If you are considering divorce, explore the reasons for this trend as November and December approach.
Keeping the peace
Some couples who struggled all year may decide to split up in the summer but wait until after the holidays to avoid disrupting family traditions. This scenario is especially common for parents, who want to prevent the disruption of the new school year and the winter holidays for their children.
When a marriage is failing, the partners may believe they can right the ship by spending time together over the holidays. For example, they may imagine the relationship will improve after lighting the tree, drinking the eggnog and exchanging expensive gifts. When the magic fails to materialize, however, January brings renewed interest in divorce.

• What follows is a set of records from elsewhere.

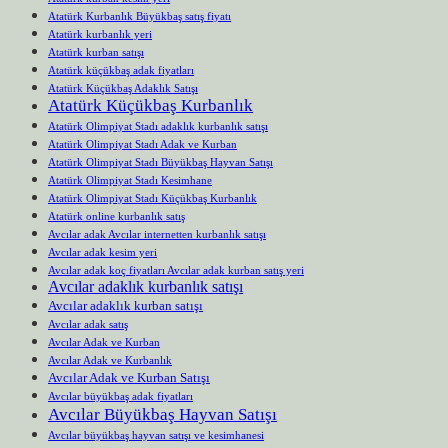
Atatürk Kurbanlık Büyükbaş satış fiyatı
Atatürk kurbanlık yeri
Atatürk kurban satışı
Atatürk küçükbaş adak fiyatları
Atatürk Küçükbaş Adaklık Satışı
Atatürk Küçükbaş Kurbanlık
Atatürk Olimpiyat Stadı adaklık kurbanlık satışı
Atatürk Olimpiyat Stadı Adak ve Kurban
Atatürk Olimpiyat Stadı Büyükbaş Hayvan Satışı
Atatürk Olimpiyat Stadı Kesimhane
Atatürk Olimpiyat Stadı Küçükbaş Kurbanlık
Atatürk online kurbanlık satış
Avcılar adak Avcılar internetten kurbanlık satışı
Avcılar adak kesim yeri
Avcılar adak koç fiyatları Avcılar adak kurban satış yeri
Avcılar adaklık kurbanlık satışı
Avcılar adaklık kurban satışı
Avcılar adak satış
Avcılar Adak ve Kurban
Avcılar Adak ve Kurbanlık
Avcılar Adak ve Kurban Satışı
Avcılar büyükbaş adak fiyatları
Avcılar Büyükbaş Hayvan Satışı
Avcılar büyükbaş hayvan satışı ve kesimhanesi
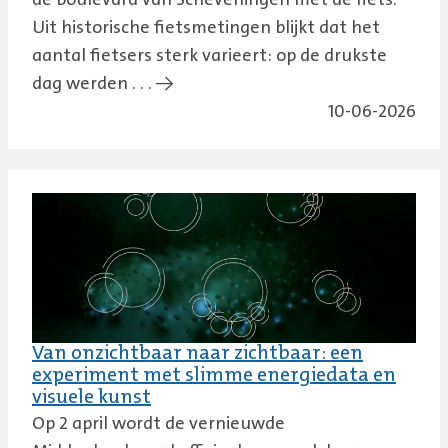
Uit historische fietsmetingen blijkt dat het
aantal fietsers sterk varieert: op de drukste
dag werden . . . →
10-06-2026
Van onzichtbaar naar zichtbaar: een
experiment met slimme energiedata en
visuele kunst
Op 2 april wordt de vernieuwde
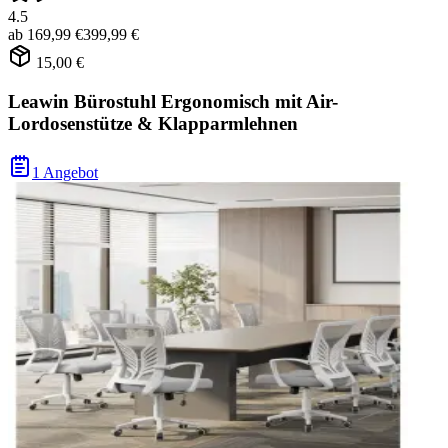
4.5
ab
169,99 €
399,99 €
15,00 €
Leawin Bürostuhl Ergonomisch mit Air-
Lordosenstütze & Klapparmlehnen
1 Angebot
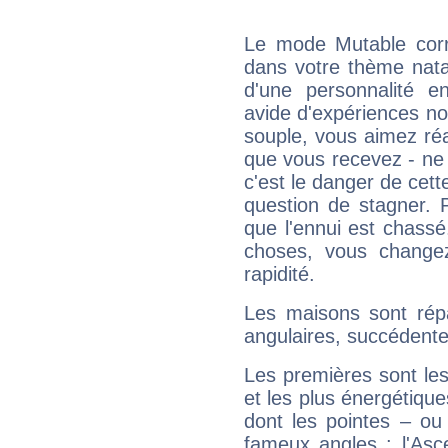
Le mode Mutable corr
dans votre thème natal,
d'une personnalité e
avide d'expériences nou
souple, vous aimez réag
que vous recevez - ne 
c'est le danger de cett
question de stagner. 
que l'ennui est chass
choses, vous change
rapidité.
Les maisons sont répa
angulaires, succédente
Les premières sont les
et les plus énergétique
dont les pointes – ou
fameux angles : l'Asc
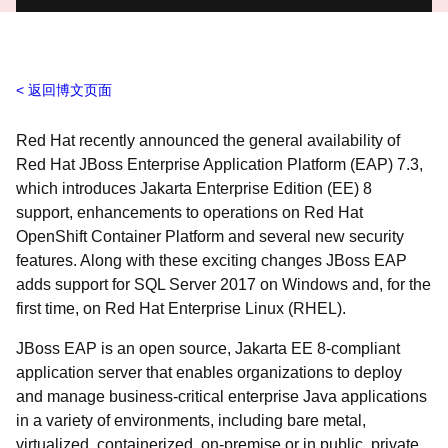
返回博文页面
Red Hat recently announced the general availability of
Red Hat JBoss Enterprise Application Platform (EAP) 7.3,
which introduces Jakarta Enterprise Edition (EE) 8
support, enhancements to operations on Red Hat
OpenShift Container Platform and several new security
features. Along with these exciting changes JBoss EAP
adds support for SQL Server 2017 on Windows and, for the
first time, on Red Hat Enterprise Linux (RHEL).
JBoss EAP is an open source, Jakarta EE 8-compliant
application server that enables organizations to deploy
and manage business-critical enterprise Java applications
in a variety of environments, including bare metal,
virtualized, containerized, on-premise or in public, private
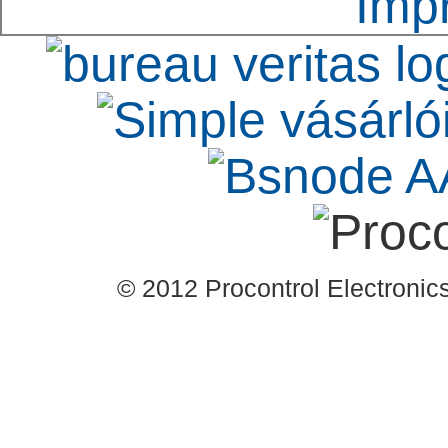
Imp
© 2012 Procontrol Electronics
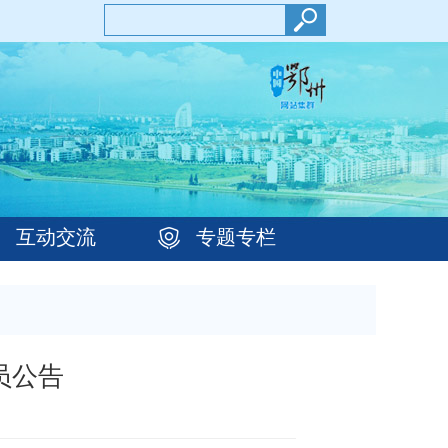
互动交流
专题专栏
员公告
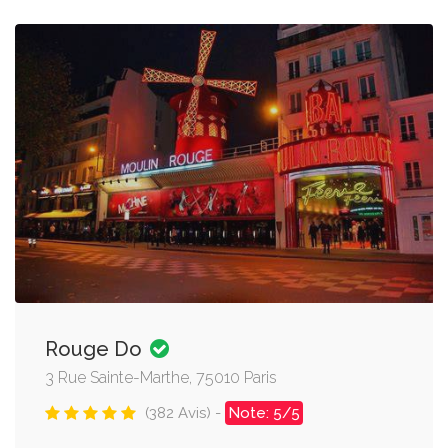
Rouge Do
3 Rue Sainte-Marthe, 75010 Paris
(382 Avis) -
Note: 5/5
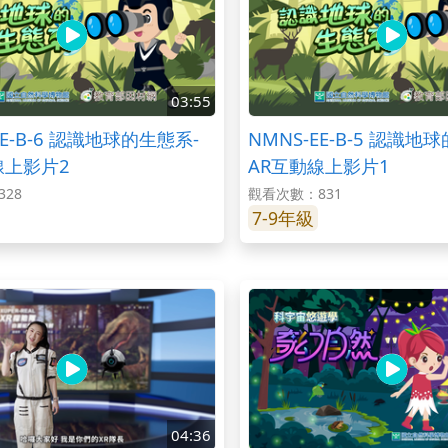
03:55
EE-B-6 認識地球的生態系-
NMNS-EE-B-5 認識地
線上影片2
AR互動線上影片1
28
觀看次數：831
7-9年級
04:36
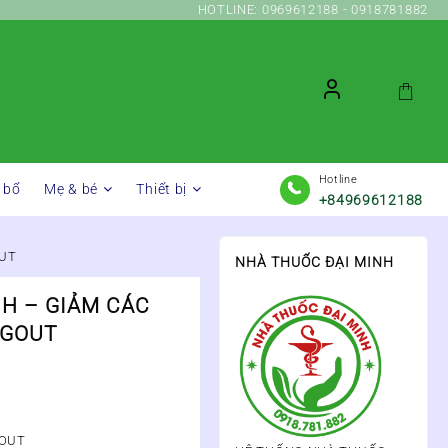
HOTLINE: 0969612188 - 0918781882
Hotline
 bổ
Mẹ & bé
Thiết bị
+84969612188
OUT
NHÀ THUỐC ĐẠI MINH
NH – GIẢM CÁC
 GOUT
GOUT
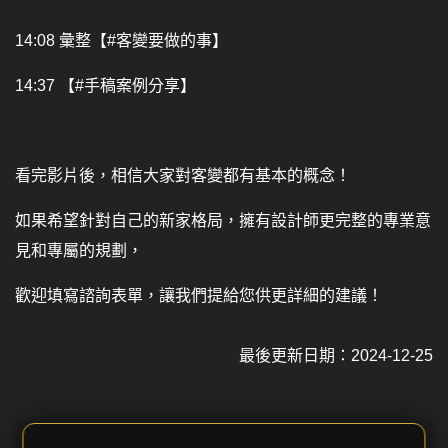
14:08 彙整【#客變要做的事】
14:37 【#手稿案例分享】
看完影片後，相信大家對客變都有基本的概念！
如果希望針對自己的新家格局，擁有設計師更完整的專業意
見和專屬的規劃，
歡迎填寫諮詢表單，讓我們提給您供更詳細的建議！
最後更新日期：2024-12-25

The societal and familial pressures associated with the holiday season may push couples to a breaking point. A busy holiday schedule may conflict with extended relations, and outsized expectations for family fun can exacerbate existing issues in the marriage. Stress can cause misunderstandings, anger and resentment that make it difficult for the couple to continue in the marriage.
New year, new you
If one partner has long felt dissatisfied in the marriage, he or she may resolve to make big changes in the new year. This could explain the influx of filings when January rolls around. The idea of a fresh start may bring about people choosing this major life change.
Whatever the reason you are thinking about divorce, the holidays can be difficult if your marriage is ending. Consider seeking counseling with your partner to resolve underlying issues before making a final decision.